Yaniv frames context in two layers: the system context (shipper-provided defaults inside the agent) and the task/domain context you add (repo details, objectives, run commands). Because everything merges at inference time, your goal is not to override the system but to complement it. Keep instructions narrowly scoped to the task: define the goal, constraints, and the environment’s “rules of the road” (e.g., “run tests with make test; code lives in src/; prefer FastAPI; follow PEP8”).

Tool descriptions benefit from being explicit about intent and side effects. For example: “execute: run a shell command in the project root. Use to install dependencies, run tests, or scaffold. Side effects: changes filesystem and environment.” Pair this with read_file and write_file tools that clarify default paths, allowed file sizes, and expected encodings. The model is better at planning when tools declare both capabilities and boundaries.

Also, constrain the step budget and encourage summarization. A short system prompt like “Operate in as few tool calls as possible. Write small, verifiable changes. After each tool result, summarise the new state” can reduce thrashing and make logs easier to inspect. Finally, avoid burying key details in long prose. Use concise bullet points and explicit labels (Goal, Constraints, Commands, Repo Layout) so the model can “pattern match” the structure and retrieve the right facts at the right time.

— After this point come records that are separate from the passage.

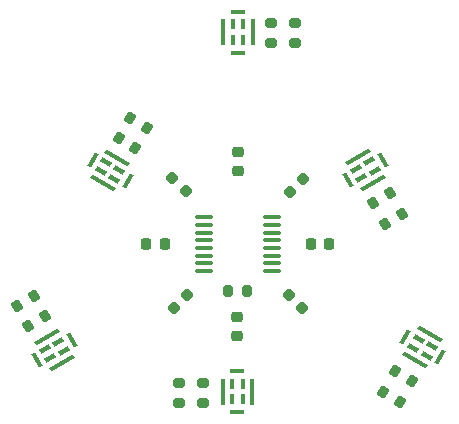
<source format=gbr>
%TF.GenerationSoftware,KiCad,Pcbnew,(5.99.0-9211-g6536d1de72)*%
%TF.CreationDate,2021-02-22T16:11:53-08:00*%
%TF.ProjectId,SoundLens,536f756e-644c-4656-9e73-2e6b69636164,rev?*%
%TF.SameCoordinates,Original*%
%TF.FileFunction,Paste,Top*%
%TF.FilePolarity,Positive*%
%FSLAX46Y46*%
G04 Gerber Fmt 4.6, Leading zero omitted, Abs format (unit mm)*
G04 Created by KiCad (PCBNEW (5.99.0-9211-g6536d1de72)) date 2021-02-22 16:11:53*
%MOMM*%
%LPD*%
G01*
G04 APERTURE LIST*
G04 Aperture macros list*
%AMRoundRect*
0 Rectangle with rounded corners*
0 $1 Rounding radius*
0 $2 $3 $4 $5 $6 $7 $8 $9 X,Y pos of 4 corners*
0 Add a 4 corners polygon primitive as box body*
4,1,4,$2,$3,$4,$5,$6,$7,$8,$9,$2,$3,0*
0 Add four circle primitives for the rounded corners*
1,1,$1+$1,$2,$3*
1,1,$1+$1,$4,$5*
1,1,$1+$1,$6,$7*
1,1,$1+$1,$8,$9*
0 Add four rect primitives between the rounded corners*
20,1,$1+$1,$2,$3,$4,$5,0*
20,1,$1+$1,$4,$5,$6,$7,0*
20,1,$1+$1,$6,$7,$8,$9,0*
20,1,$1+$1,$8,$9,$2,$3,0*%
%AMRotRect*
0 Rectangle, with rotation*
0 The origin of the aperture is its center*
0 $1 length*
0 $2 width*
0 $3 Rotation angle, in degrees counterclockwise*
0 Add horizontal line*
21,1,$1,$2,0,0,$3*%
G04 Aperture macros list end*
%ADD10R,0.400000X0.950000*%
%ADD11R,0.350000X2.300000*%
%ADD12R,1.300000X0.350000*%
%ADD13RoundRect,0.200000X-0.275000X0.200000X-0.275000X-0.200000X0.275000X-0.200000X0.275000X0.200000X0*%
%ADD14RoundRect,0.218750X-0.256250X0.218750X-0.256250X-0.218750X0.256250X-0.218750X0.256250X0.218750X0*%
%ADD15RoundRect,0.200000X-0.035705X-0.338157X0.310705X-0.138157X0.035705X0.338157X-0.310705X0.138157X0*%
%ADD16RotRect,0.950000X0.400000X330.000000*%
%ADD17RotRect,1.300000X0.350000X240.000000*%
%ADD18RotRect,2.300000X0.350000X330.000000*%
%ADD19RoundRect,0.218750X-0.335876X-0.026517X-0.026517X-0.335876X0.335876X0.026517X0.026517X0.335876X0*%
%ADD20RoundRect,0.200000X0.310705X0.138157X-0.035705X0.338157X-0.310705X-0.138157X0.035705X-0.338157X0*%
%ADD21RoundRect,0.218750X0.218750X0.256250X-0.218750X0.256250X-0.218750X-0.256250X0.218750X-0.256250X0*%
%ADD22RoundRect,0.200000X-0.310705X-0.138157X0.035705X-0.338157X0.310705X0.138157X-0.035705X0.338157X0*%
%ADD23RoundRect,0.218750X-0.218750X-0.256250X0.218750X-0.256250X0.218750X0.256250X-0.218750X0.256250X0*%
%ADD24RoundRect,0.218750X-0.026517X0.335876X-0.335876X0.026517X0.026517X-0.335876X0.335876X-0.026517X0*%
%ADD25RoundRect,0.200000X0.035705X0.338157X-0.310705X0.138157X-0.035705X-0.338157X0.310705X-0.138157X0*%
%ADD26RoundRect,0.200000X0.275000X-0.200000X0.275000X0.200000X-0.275000X0.200000X-0.275000X-0.200000X0*%
%ADD27RotRect,0.950000X0.400000X210.000000*%
%ADD28RotRect,2.300000X0.350000X210.000000*%
%ADD29RotRect,1.300000X0.350000X120.000000*%
%ADD30RoundRect,0.218750X0.026517X-0.335876X0.335876X-0.026517X-0.026517X0.335876X-0.335876X0.026517X0*%
%ADD31RoundRect,0.200000X-0.200000X-0.275000X0.200000X-0.275000X0.200000X0.275000X-0.200000X0.275000X0*%
%ADD32RotRect,0.950000X0.400000X30.000000*%
%ADD33RotRect,2.300000X0.350000X30.000000*%
%ADD34RotRect,1.300000X0.350000X300.000000*%
%ADD35RotRect,0.950000X0.400000X150.000000*%
%ADD36RotRect,2.300000X0.350000X150.000000*%
%ADD37RotRect,1.300000X0.350000X60.000000*%
%ADD38RoundRect,0.218750X0.335876X0.026517X0.026517X0.335876X-0.335876X-0.026517X-0.026517X-0.335876X0*%
%ADD39RoundRect,0.100000X0.637500X0.100000X-0.637500X0.100000X-0.637500X-0.100000X0.637500X-0.100000X0*%
%ADD40RoundRect,0.218750X0.256250X-0.218750X0.256250X0.218750X-0.256250X0.218750X-0.256250X-0.218750X0*%
G04 APERTURE END LIST*
D10*
%TO.C,MIC2*%
X99500000Y-111850000D03*
X99500000Y-113150000D03*
X100400000Y-113150000D03*
X100400000Y-111850000D03*
D11*
X98700000Y-112500000D03*
X101200000Y-112500000D03*
D12*
X99950000Y-114205000D03*
X99950000Y-110750000D03*
%TD*%
D13*
%TO.C,C7*%
X97040000Y-111805000D03*
X97040000Y-113455000D03*
%TD*%
D14*
%TO.C,D5*%
X99950000Y-106212500D03*
X99950000Y-107787500D03*
%TD*%
D15*
%TO.C,C3*%
X111443529Y-96526500D03*
X112872471Y-95701500D03*
%TD*%
D16*
%TO.C,MIC5*%
X114855385Y-108789711D03*
X115981218Y-109439711D03*
X116431218Y-108660289D03*
X115305385Y-108010289D03*
D17*
X117119875Y-109577500D03*
D18*
X116268301Y-107642468D03*
D17*
X114127757Y-107850000D03*
D18*
X115018301Y-109807532D03*
%TD*%
D19*
%TO.C,D4*%
X104293153Y-104293153D03*
X105406847Y-105406847D03*
%TD*%
D20*
%TO.C,C12*%
X92298471Y-90176500D03*
X90869529Y-89351500D03*
%TD*%
D13*
%TO.C,C8*%
X95000000Y-111795000D03*
X95000000Y-113445000D03*
%TD*%
D20*
%TO.C,C11*%
X91314471Y-91862500D03*
X89885529Y-91037500D03*
%TD*%
D21*
%TO.C,D7*%
X93787500Y-100000000D03*
X92212500Y-100000000D03*
%TD*%
D22*
%TO.C,C5*%
X113269058Y-110783000D03*
X114698000Y-111608000D03*
%TD*%
D23*
%TO.C,D3*%
X106162500Y-100000000D03*
X107737500Y-100000000D03*
%TD*%
D24*
%TO.C,D6*%
X95656847Y-104343153D03*
X94543153Y-105456847D03*
%TD*%
D25*
%TO.C,C10*%
X82714471Y-104417500D03*
X81285529Y-105242500D03*
%TD*%
D26*
%TO.C,C2*%
X104792000Y-82969000D03*
X104792000Y-81319000D03*
%TD*%
D27*
%TO.C,MIC3*%
X84794615Y-108260289D03*
X83668782Y-108910289D03*
X84118782Y-109689711D03*
X85244615Y-109039711D03*
D28*
X85081699Y-110057532D03*
X83831699Y-107892468D03*
D29*
X85972243Y-108100000D03*
X82980125Y-109827500D03*
%TD*%
D30*
%TO.C,D2*%
X104393153Y-95606847D03*
X105506847Y-94493153D03*
%TD*%
D31*
%TO.C,R1*%
X99125000Y-103950000D03*
X100775000Y-103950000D03*
%TD*%
D22*
%TO.C,C6*%
X112253058Y-112561000D03*
X113682000Y-113386000D03*
%TD*%
D15*
%TO.C,C4*%
X112459529Y-98304500D03*
X113888471Y-97479500D03*
%TD*%
D25*
%TO.C,C9*%
X83662471Y-106115500D03*
X82233529Y-106940500D03*
%TD*%
D32*
%TO.C,MIC4*%
X110455385Y-94432179D03*
X111581218Y-93782179D03*
X111131218Y-93002757D03*
X110005385Y-93652757D03*
D33*
X110168301Y-92634936D03*
D34*
X109277757Y-94592468D03*
D33*
X111418301Y-94800000D03*
D34*
X112269875Y-92864968D03*
%TD*%
D26*
%TO.C,C1*%
X102760000Y-82969000D03*
X102760000Y-81319000D03*
%TD*%
D35*
%TO.C,MIC6*%
X89950000Y-93710289D03*
X88824167Y-93060289D03*
X88374167Y-93839711D03*
X89500000Y-94489711D03*
D36*
X89787084Y-92692468D03*
D37*
X90677628Y-94650000D03*
X87685510Y-92922500D03*
D36*
X88537084Y-94857532D03*
%TD*%
D38*
%TO.C,D8*%
X95556847Y-95506847D03*
X94443153Y-94393153D03*
%TD*%
D39*
%TO.C,U1*%
X102862500Y-102275000D03*
X102862500Y-101625000D03*
X102862500Y-100975000D03*
X102862500Y-100325000D03*
X102862500Y-99675000D03*
X102862500Y-99025000D03*
X102862500Y-98375000D03*
X102862500Y-97725000D03*
X97137500Y-97725000D03*
X97137500Y-98375000D03*
X97137500Y-99025000D03*
X97137500Y-99675000D03*
X97137500Y-100325000D03*
X97137500Y-100975000D03*
X97137500Y-101625000D03*
X97137500Y-102275000D03*
%TD*%
D10*
%TO.C,MIC1*%
X100450000Y-82700000D03*
X100450000Y-81400000D03*
X99550000Y-81400000D03*
X99550000Y-82700000D03*
D12*
X100000000Y-83800000D03*
D11*
X98750000Y-82050000D03*
X101250000Y-82050000D03*
D12*
X100000000Y-80345000D03*
%TD*%
D40*
%TO.C,D1*%
X100000000Y-93800000D03*
X100000000Y-92225000D03*
%TD*%
M02*

</source>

A Practical Evaluation Loop for Teams

Yaniv’s workflow at Tessl is pragmatic: start with a minimal, inspectable agent, then iteratively add context and observe deltas. Begin with the nano baseline (short system prompt, execute/read/write tools, containerised runtime) and run a small suite of tasks. Add one change at a time—e.g., expand tool descriptions, include repo layout hints, or add a “test-first” directive—and measure completion rates, tool call counts, and time to solution.

Use TerminalBench (or similar) for repeatable checks, but pair it with an internal scenario bank that mirrors your customers’ realities. Log every model message, tool call, and return value so you can replay failure cases. Track where the model hesitates: missing context (e.g., how to run tests), tool confusion (e.g., wrong working directory), or environment issues (e.g., missing dependencies). Each failure class suggests a targeted context or tooling fix.

Finally, sandbox execution. Yaniv runs the agent inside a container so execute is powerful but contained. In production, adopt even tighter controls: non-root users, network restrictions, resource limits, and a allowlist of commands. Consider adding a “dry-run” option or a plan-then-execute pattern for risky operations. Human-in-the-loop checkpoints can also be valuable during initial rollouts, especially when agents touch customer repos.

Key Takeaways

  • Start small: a 100-line agent with a tiny system prompt and 2–3 tools (execute, read_file, write_file) is enough to ship working results, especially with a modern LLM like Claude Sonnet 4.5.
  • Benchmarks are helpful but incomplete: Mini agents rank respectably on TerminalBench. Use benchmarks plus a curated set of real tasks from your environment to measure what actually matters.
  • System context matters—and it mixes with yours: flagship agents include long prompts and detailed tool descriptions. Keep your added context concise, structured, and complementary so it doesn’t get drowned out.
  • Design tools for discriminability: clear names, short “use when…” guidance, explicit schemas, and side-effect notes help the model choose the right tool at the right time.
  • Constrain and guide the loop: set a step budget, encourage small changes and summaries, and log everything. This reduces thrash and makes debugging tractable.
  • Sandbox execution: run agents in containers with limited privileges and explicit allowlists. Add human checkpoints for sensitive operations.
  • Iterate with intent: add one context or tooling change at a time and measure its impact on success rate, tool calls, and runtime. Treat agent design as an engineering feedback loop, not a one-shot prompt.

As Yaniv underscores, none of this depends on insider knowledge of proprietary agents. It’s about understanding how the model consumes context and designing your prompts, tools, and evaluations so the agent—and your developers—can do their best work.